What you have to do ▸
Each record below is to be copied word for word, with pictures removed.

(Data items)

______

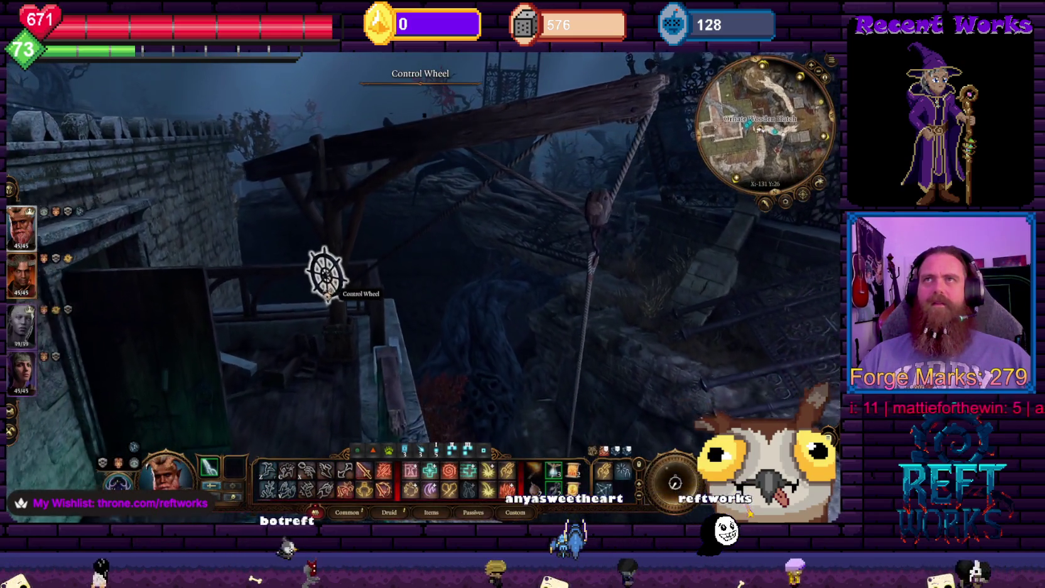
key("e")
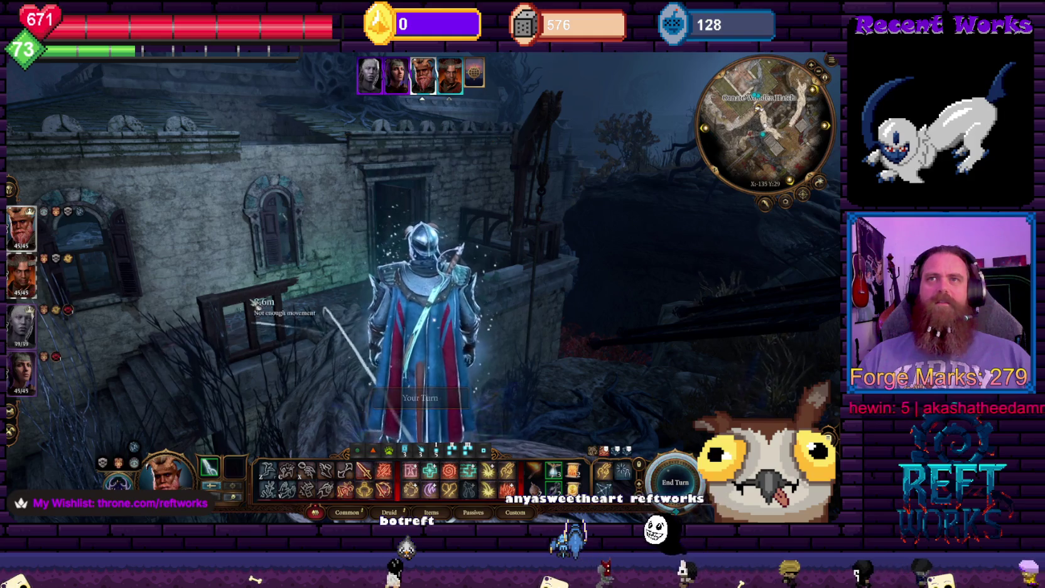
left_click(301, 296)
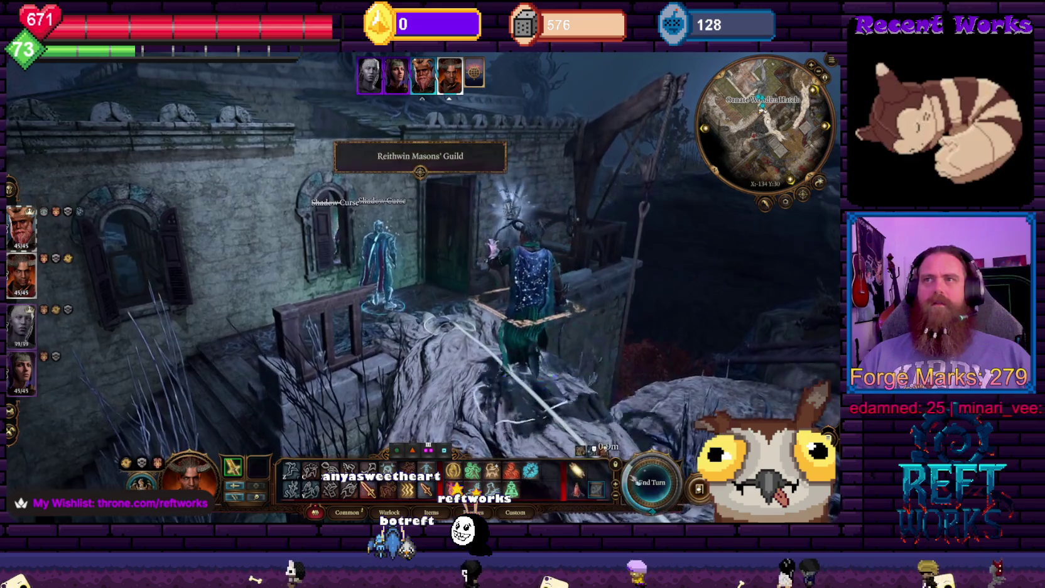
key("e")
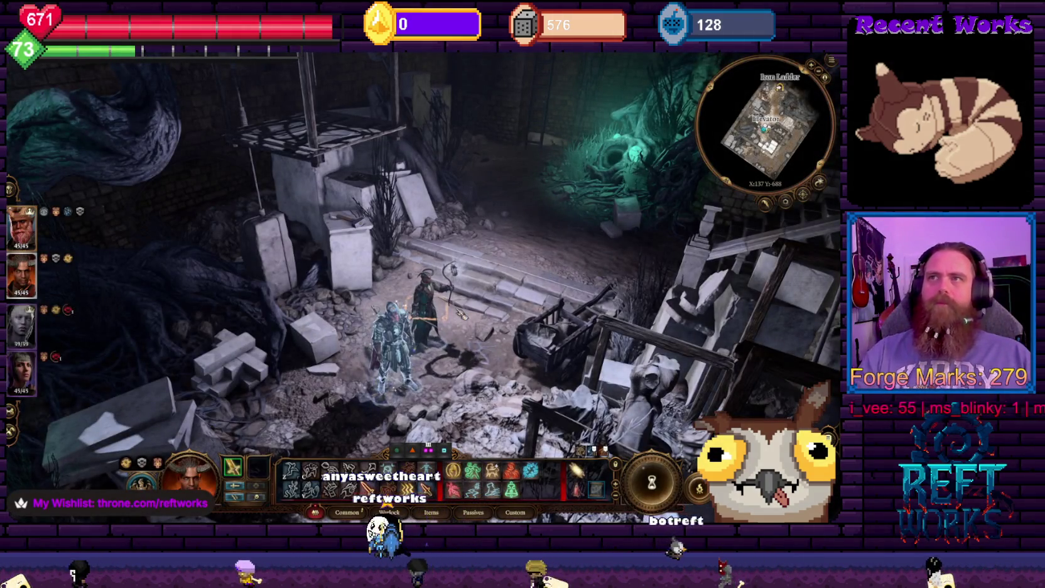
Orbit the camera past the elevator and stairs to reveal the crypt room and its Wooden Trunk
key("e")
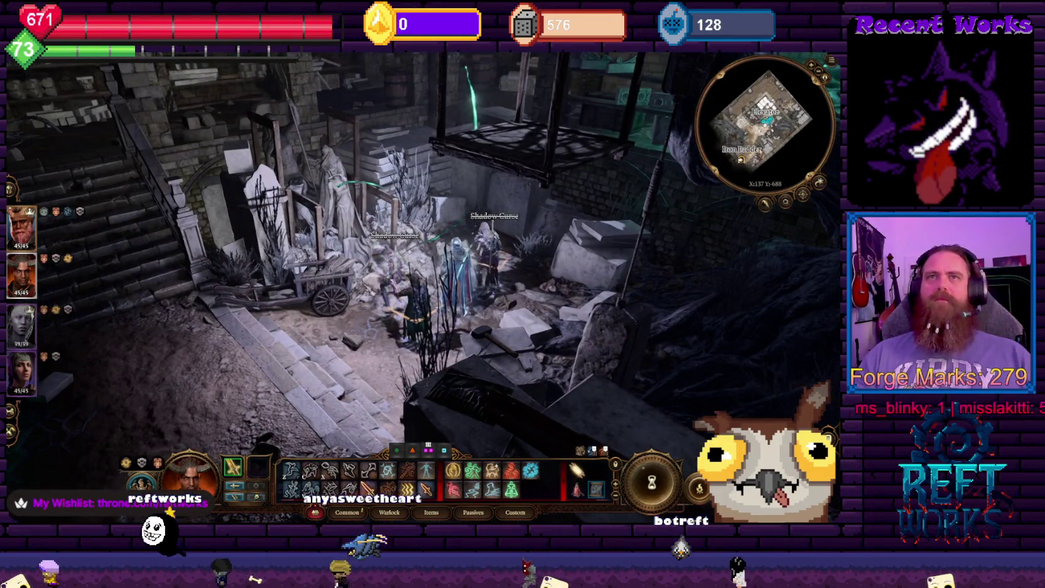
key("e")
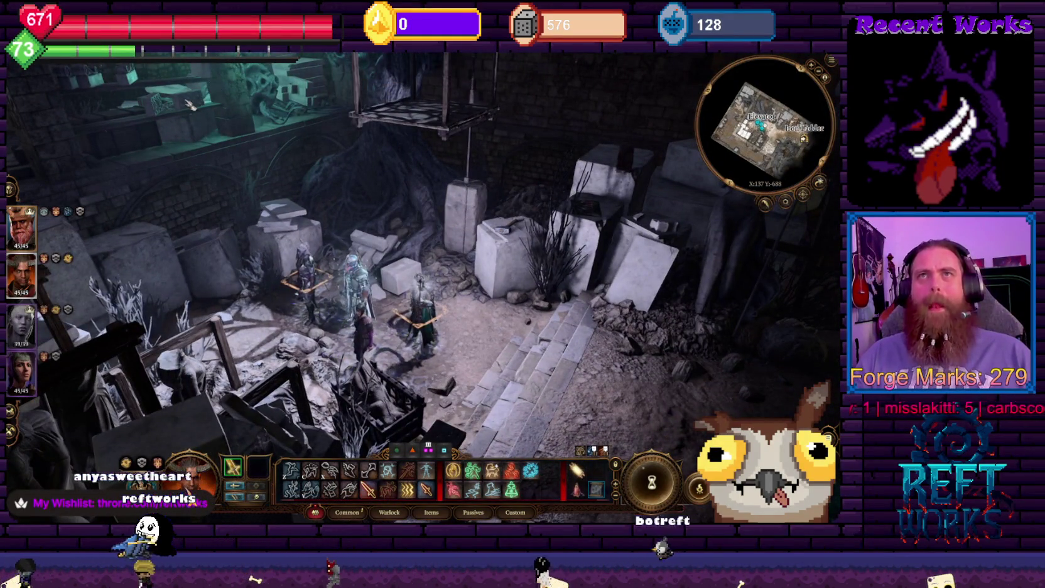
key("e")
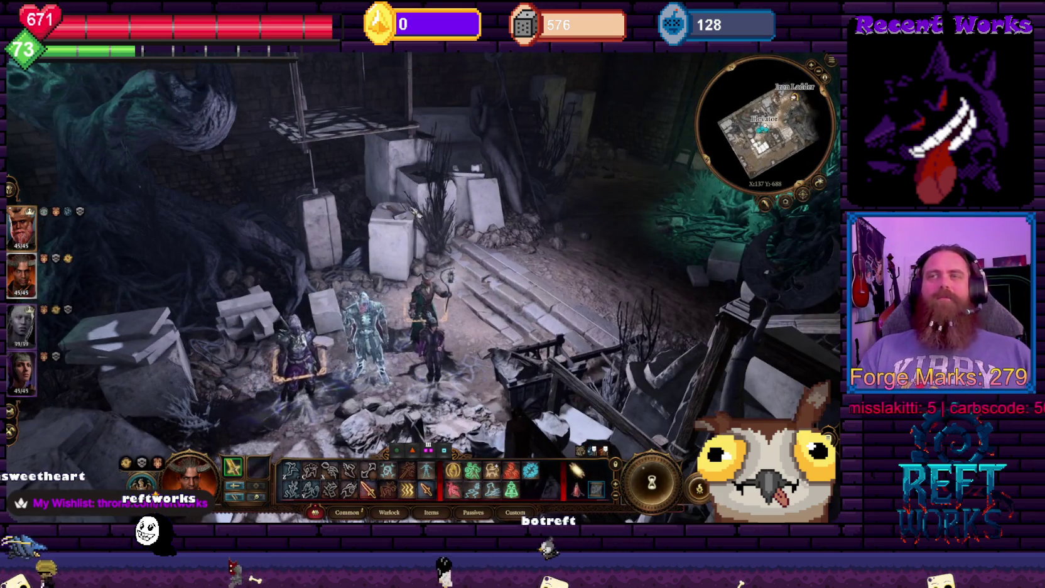
key("e")
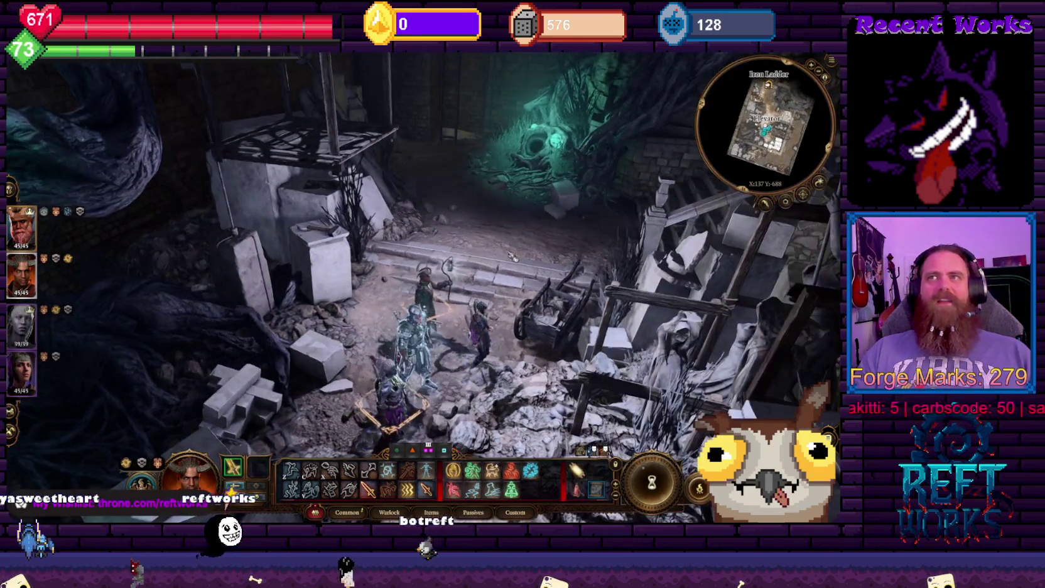
key("e")
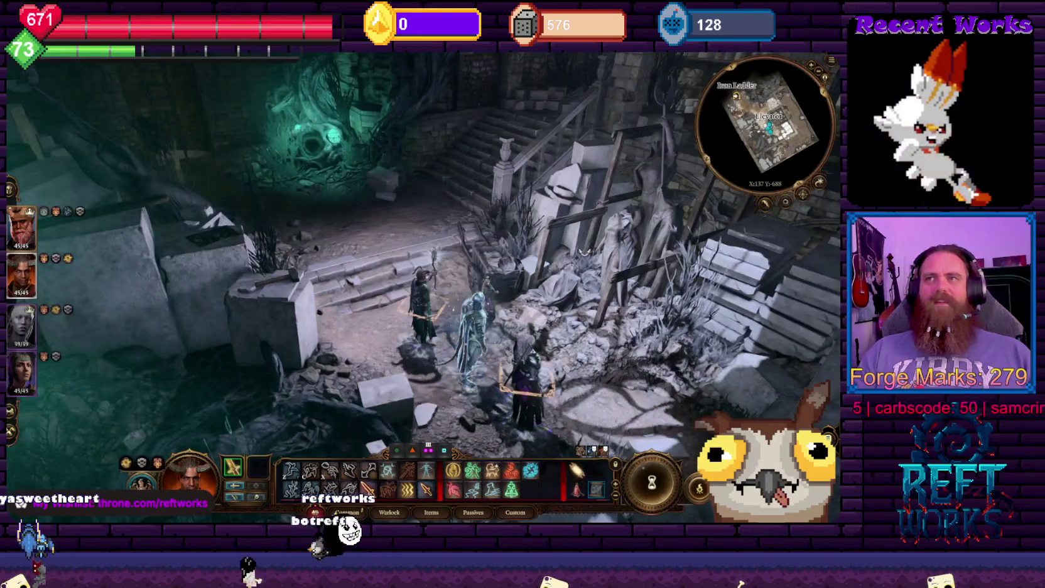
key("e")
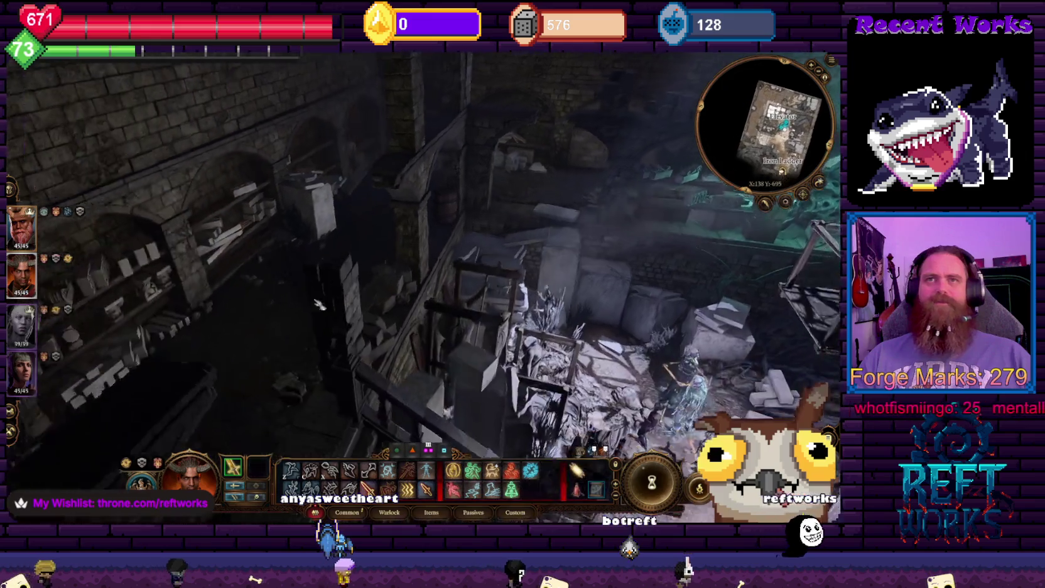
key("e")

______

Response to this task ▸
key("e")
left_click(301, 296)
key("e")
Orbit the camera past the elevator and stairs to reveal the crypt room and its Wooden Trunk
key("e")
key("e")
key("e")
key("e")
key("e")
key("e")
key("e")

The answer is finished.